→ **Work instruction**
Among the records below, count the lines where "Şehir" occurs, and report that total alone.

→ **Listed records**
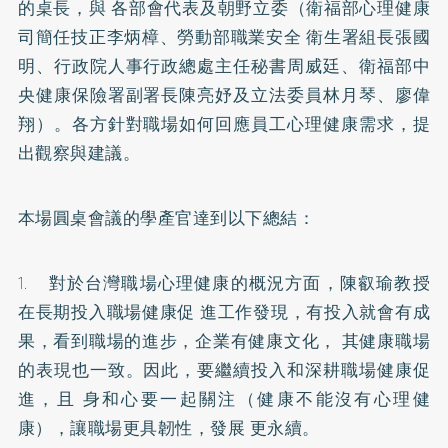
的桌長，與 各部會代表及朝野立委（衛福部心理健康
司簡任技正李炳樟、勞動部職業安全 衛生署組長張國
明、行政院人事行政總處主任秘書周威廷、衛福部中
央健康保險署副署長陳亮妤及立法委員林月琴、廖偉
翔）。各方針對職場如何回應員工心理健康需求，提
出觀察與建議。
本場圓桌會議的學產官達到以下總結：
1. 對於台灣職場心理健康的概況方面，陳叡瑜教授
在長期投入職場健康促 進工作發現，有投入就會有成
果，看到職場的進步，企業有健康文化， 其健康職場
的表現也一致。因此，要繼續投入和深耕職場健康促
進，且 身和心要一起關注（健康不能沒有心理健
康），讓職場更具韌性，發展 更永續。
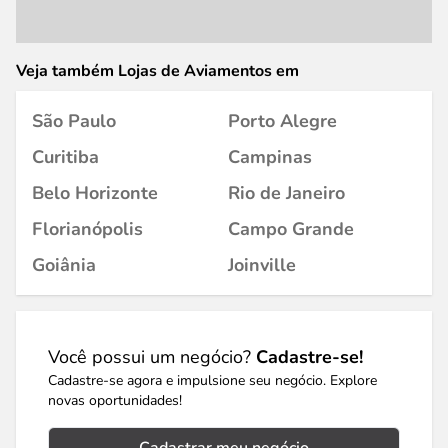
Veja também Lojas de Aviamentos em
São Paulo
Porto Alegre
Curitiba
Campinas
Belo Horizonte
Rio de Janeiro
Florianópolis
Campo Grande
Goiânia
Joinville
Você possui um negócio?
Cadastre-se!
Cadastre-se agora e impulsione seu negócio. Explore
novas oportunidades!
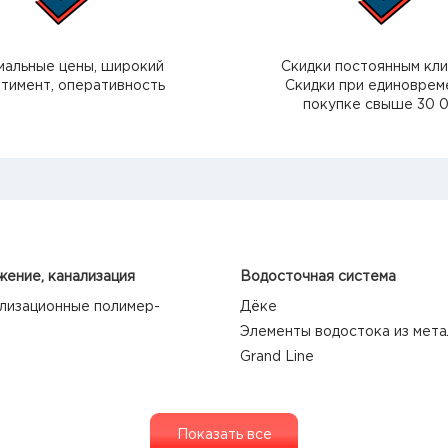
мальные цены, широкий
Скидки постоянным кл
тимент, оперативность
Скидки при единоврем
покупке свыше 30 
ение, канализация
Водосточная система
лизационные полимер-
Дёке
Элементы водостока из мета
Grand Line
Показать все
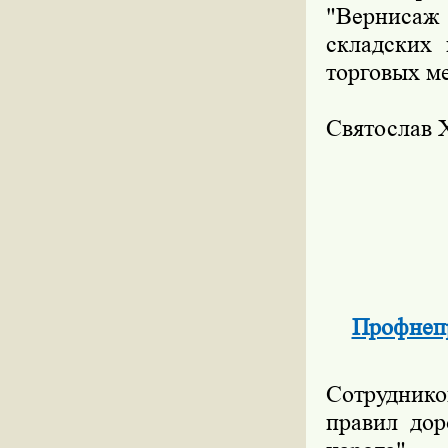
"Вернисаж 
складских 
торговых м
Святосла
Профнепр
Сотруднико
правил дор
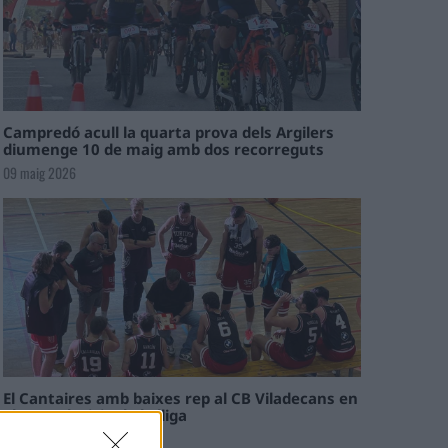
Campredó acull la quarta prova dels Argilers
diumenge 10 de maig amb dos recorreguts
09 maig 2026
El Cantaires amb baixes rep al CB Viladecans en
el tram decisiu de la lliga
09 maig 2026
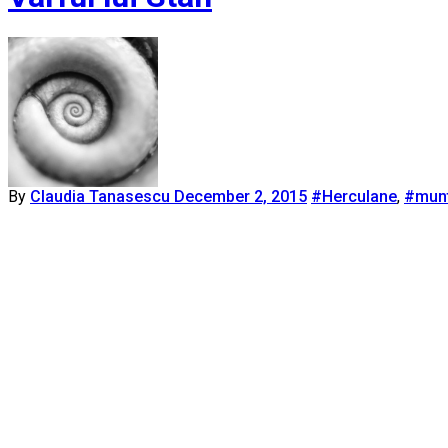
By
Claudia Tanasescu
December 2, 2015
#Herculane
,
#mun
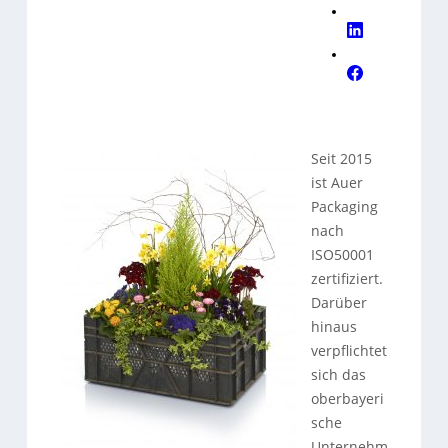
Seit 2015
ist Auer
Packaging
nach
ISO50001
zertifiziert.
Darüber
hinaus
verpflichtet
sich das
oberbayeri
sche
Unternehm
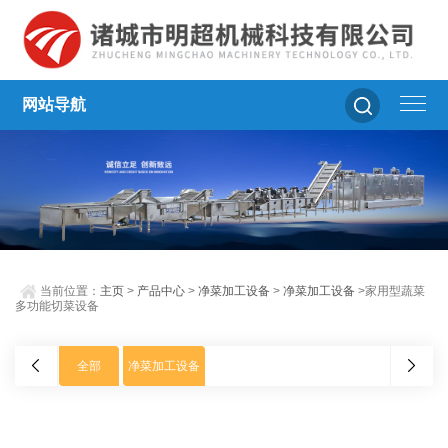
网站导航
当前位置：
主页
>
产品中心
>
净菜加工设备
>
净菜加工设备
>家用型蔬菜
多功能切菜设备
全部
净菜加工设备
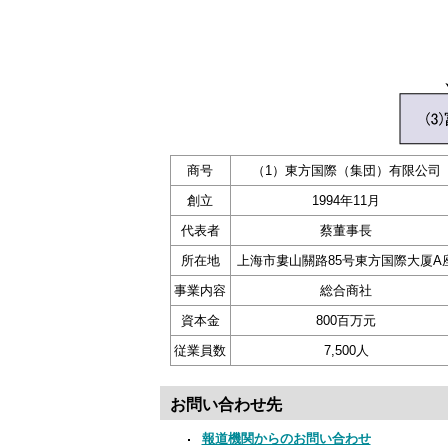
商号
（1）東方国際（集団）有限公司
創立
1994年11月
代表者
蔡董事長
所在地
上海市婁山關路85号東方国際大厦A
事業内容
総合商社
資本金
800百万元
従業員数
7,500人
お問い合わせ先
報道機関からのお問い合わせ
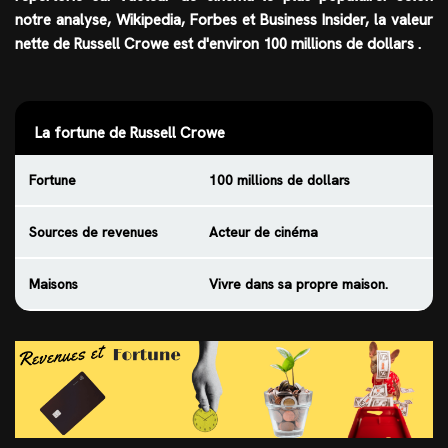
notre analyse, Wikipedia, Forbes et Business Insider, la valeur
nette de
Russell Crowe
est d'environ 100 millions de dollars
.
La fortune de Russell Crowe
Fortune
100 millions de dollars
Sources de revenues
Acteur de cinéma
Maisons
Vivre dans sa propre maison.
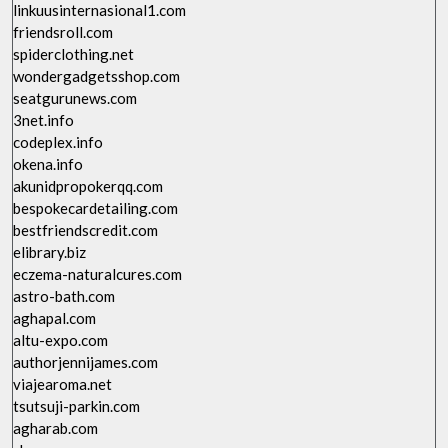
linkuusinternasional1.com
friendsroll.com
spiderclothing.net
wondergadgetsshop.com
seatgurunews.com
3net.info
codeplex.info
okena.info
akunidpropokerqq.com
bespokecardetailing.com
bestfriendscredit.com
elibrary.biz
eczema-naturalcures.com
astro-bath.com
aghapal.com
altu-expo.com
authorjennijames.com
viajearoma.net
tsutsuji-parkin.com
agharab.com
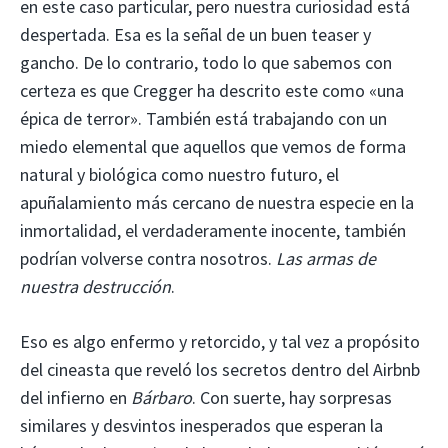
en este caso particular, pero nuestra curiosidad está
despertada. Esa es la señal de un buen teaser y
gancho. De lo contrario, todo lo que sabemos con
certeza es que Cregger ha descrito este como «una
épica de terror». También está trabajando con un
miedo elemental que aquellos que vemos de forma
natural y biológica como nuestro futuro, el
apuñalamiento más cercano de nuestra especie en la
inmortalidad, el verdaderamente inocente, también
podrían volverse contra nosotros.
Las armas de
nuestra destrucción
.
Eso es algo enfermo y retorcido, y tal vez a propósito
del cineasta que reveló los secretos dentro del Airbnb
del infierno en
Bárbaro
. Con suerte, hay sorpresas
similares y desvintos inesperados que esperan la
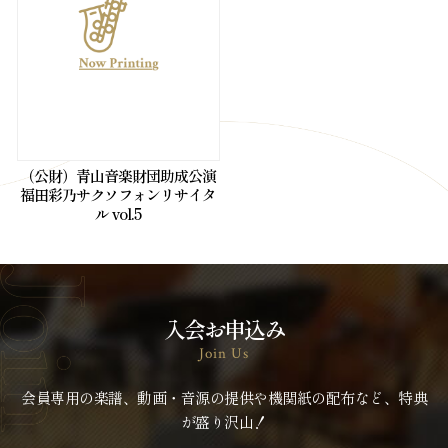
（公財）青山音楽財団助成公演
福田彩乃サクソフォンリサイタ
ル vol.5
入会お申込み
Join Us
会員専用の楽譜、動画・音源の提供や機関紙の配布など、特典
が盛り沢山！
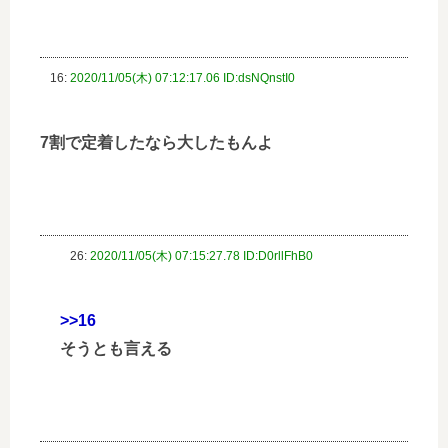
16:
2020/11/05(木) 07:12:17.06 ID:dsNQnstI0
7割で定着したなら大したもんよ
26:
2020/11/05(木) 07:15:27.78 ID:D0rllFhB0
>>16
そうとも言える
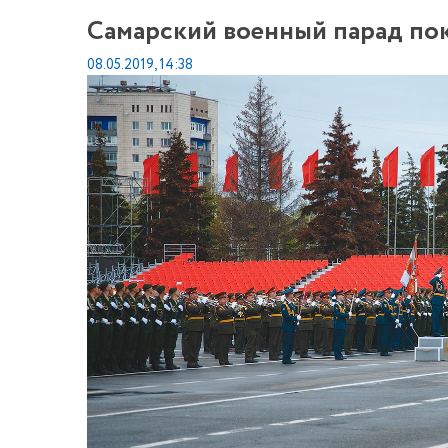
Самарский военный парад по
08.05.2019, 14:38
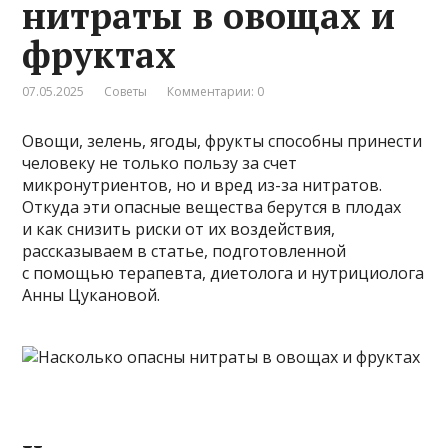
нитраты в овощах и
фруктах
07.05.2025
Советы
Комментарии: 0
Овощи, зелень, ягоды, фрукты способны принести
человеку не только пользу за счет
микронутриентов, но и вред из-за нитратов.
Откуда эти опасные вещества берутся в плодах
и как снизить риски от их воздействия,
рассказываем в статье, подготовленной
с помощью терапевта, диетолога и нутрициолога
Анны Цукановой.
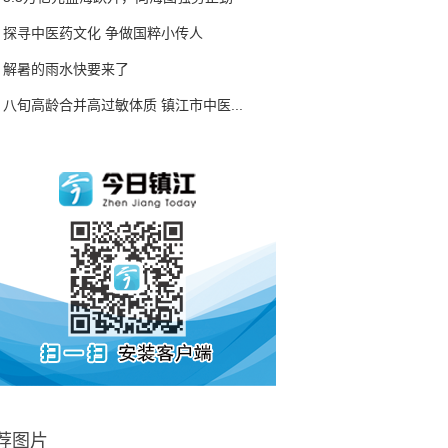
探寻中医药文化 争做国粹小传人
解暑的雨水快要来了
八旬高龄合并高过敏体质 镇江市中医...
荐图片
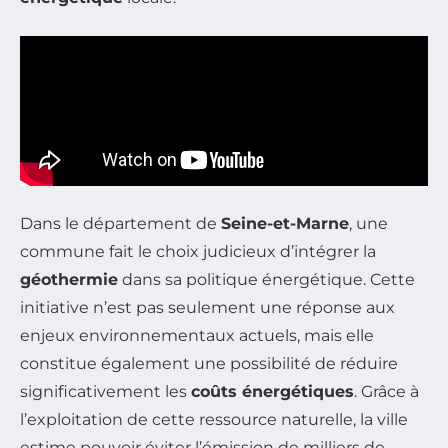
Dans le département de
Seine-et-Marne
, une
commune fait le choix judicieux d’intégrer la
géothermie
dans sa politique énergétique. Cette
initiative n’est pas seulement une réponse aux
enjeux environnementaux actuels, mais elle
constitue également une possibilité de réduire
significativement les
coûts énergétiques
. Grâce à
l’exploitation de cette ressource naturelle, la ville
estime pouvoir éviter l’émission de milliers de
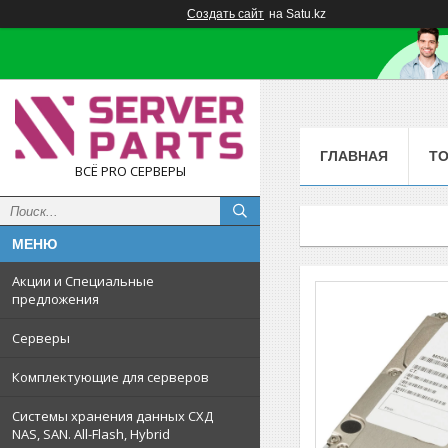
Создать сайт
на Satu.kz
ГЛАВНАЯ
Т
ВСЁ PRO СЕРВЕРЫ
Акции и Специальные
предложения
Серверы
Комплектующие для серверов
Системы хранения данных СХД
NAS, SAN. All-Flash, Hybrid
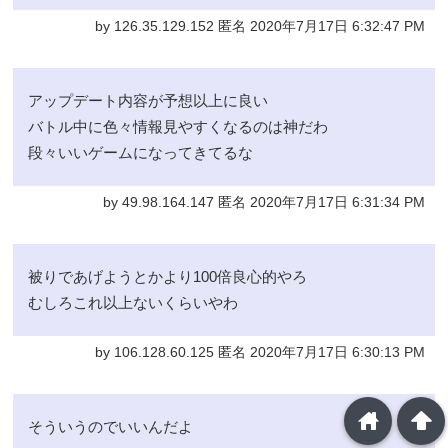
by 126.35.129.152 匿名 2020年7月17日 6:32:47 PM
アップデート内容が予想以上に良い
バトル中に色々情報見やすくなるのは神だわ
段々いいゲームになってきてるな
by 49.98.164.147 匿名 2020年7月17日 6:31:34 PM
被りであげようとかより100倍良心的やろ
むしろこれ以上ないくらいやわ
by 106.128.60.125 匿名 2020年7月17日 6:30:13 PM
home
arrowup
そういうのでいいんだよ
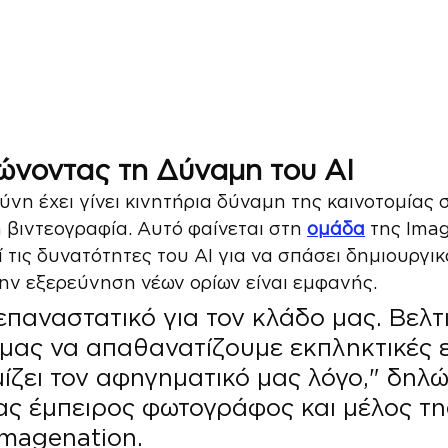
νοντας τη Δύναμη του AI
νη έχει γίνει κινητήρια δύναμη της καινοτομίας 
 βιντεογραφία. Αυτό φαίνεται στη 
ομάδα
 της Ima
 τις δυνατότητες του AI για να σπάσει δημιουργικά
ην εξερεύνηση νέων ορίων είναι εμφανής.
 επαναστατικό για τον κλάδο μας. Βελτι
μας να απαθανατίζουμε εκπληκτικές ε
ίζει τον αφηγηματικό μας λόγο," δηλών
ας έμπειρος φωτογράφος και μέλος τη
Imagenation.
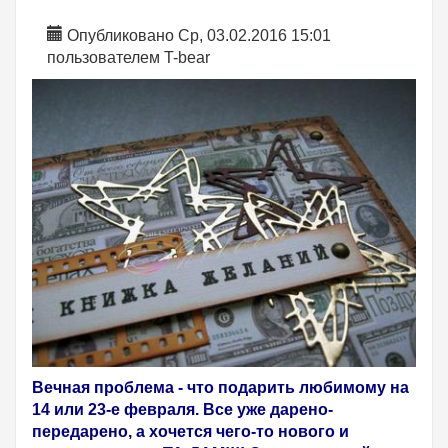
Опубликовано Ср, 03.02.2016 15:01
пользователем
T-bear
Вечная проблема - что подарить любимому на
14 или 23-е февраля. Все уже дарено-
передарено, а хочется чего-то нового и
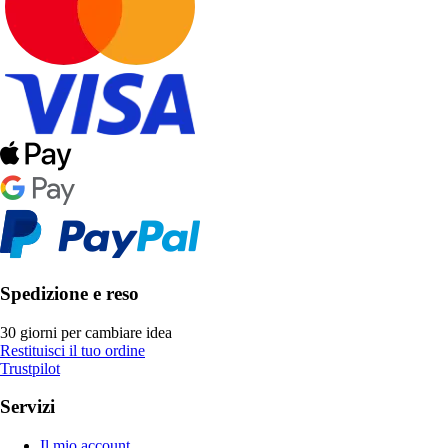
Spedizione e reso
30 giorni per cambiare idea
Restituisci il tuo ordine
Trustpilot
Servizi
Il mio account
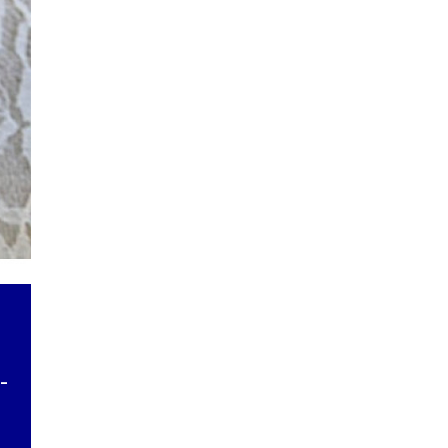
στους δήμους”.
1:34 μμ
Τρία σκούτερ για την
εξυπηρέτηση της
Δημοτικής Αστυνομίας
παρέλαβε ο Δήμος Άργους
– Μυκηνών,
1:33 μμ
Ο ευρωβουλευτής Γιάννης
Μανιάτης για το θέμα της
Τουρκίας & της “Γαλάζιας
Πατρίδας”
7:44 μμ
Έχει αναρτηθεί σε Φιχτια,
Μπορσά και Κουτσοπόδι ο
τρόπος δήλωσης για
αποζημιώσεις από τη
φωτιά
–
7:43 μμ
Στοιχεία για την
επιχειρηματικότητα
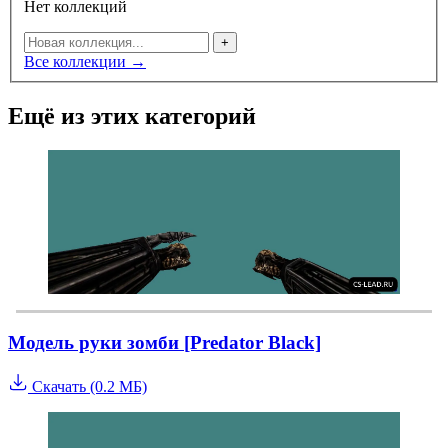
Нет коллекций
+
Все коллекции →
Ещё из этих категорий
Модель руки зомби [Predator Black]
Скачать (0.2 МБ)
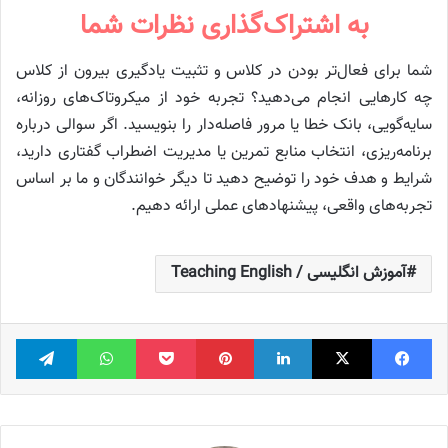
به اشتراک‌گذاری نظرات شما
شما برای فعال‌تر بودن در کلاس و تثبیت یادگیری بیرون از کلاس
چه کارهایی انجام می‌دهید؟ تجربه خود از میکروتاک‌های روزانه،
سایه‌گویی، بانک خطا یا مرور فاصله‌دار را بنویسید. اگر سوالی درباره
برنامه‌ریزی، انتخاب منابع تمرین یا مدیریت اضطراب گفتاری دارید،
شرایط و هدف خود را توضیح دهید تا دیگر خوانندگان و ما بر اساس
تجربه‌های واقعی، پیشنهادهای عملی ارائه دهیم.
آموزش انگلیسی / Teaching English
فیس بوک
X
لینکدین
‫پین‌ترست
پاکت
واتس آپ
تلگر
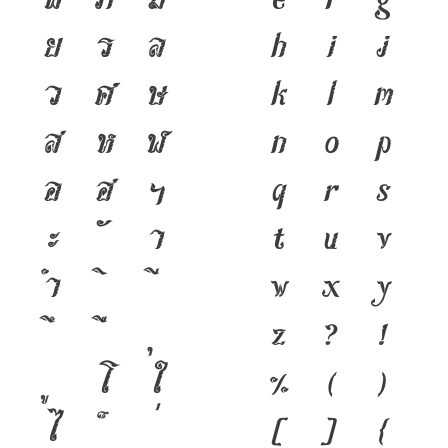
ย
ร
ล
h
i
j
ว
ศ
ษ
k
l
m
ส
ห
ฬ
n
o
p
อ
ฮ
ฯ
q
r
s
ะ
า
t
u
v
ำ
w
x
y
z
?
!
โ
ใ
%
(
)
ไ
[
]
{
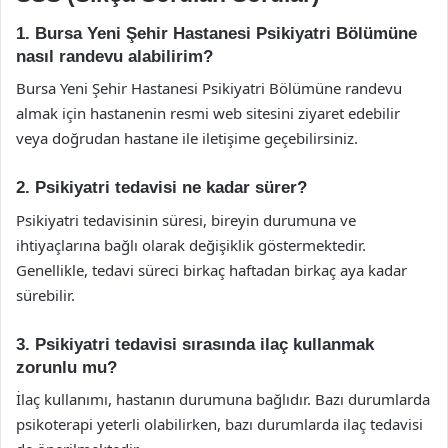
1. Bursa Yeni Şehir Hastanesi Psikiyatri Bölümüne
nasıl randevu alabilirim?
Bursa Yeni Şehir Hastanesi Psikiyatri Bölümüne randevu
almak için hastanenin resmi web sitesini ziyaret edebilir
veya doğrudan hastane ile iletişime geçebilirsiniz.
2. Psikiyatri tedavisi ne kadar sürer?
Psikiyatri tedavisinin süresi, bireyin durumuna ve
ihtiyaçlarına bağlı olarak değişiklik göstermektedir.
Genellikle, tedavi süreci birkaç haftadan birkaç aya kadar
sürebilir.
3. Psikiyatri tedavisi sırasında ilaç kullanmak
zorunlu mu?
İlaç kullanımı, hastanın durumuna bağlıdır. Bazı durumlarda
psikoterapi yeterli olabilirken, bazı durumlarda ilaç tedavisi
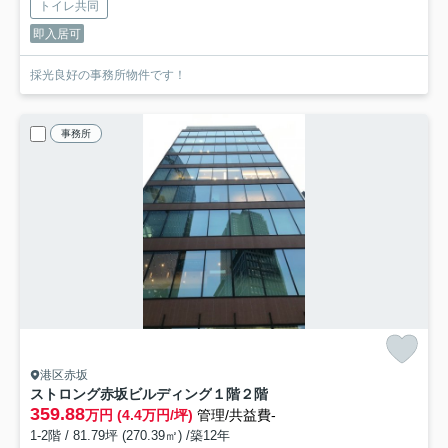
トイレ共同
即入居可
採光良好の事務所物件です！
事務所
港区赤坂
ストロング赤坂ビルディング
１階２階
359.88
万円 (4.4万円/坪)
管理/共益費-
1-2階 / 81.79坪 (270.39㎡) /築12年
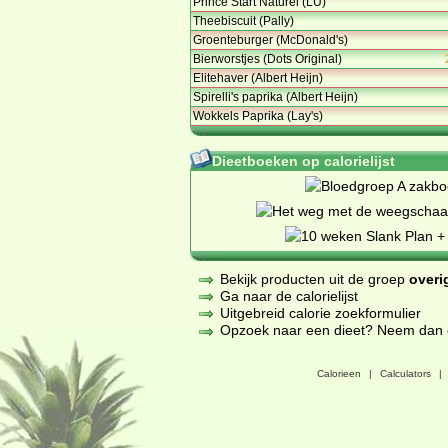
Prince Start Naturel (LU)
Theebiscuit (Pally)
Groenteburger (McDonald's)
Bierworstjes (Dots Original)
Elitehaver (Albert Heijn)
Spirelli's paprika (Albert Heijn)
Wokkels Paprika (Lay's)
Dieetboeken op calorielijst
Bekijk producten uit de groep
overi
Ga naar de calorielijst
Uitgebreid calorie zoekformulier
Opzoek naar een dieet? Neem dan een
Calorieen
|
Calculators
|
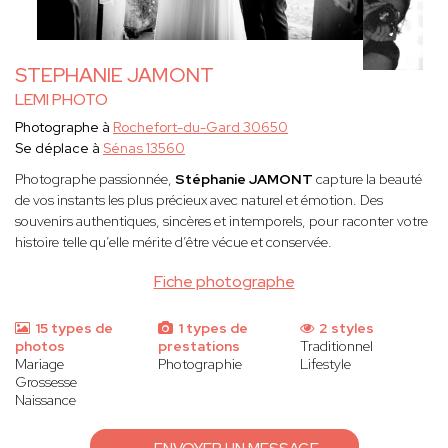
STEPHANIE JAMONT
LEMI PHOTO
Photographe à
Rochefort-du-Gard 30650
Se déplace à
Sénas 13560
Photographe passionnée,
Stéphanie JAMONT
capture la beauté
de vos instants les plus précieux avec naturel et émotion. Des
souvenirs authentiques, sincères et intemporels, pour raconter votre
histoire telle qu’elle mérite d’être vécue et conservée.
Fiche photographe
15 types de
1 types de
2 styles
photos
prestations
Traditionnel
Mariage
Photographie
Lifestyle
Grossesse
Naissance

→ **Answer section**
2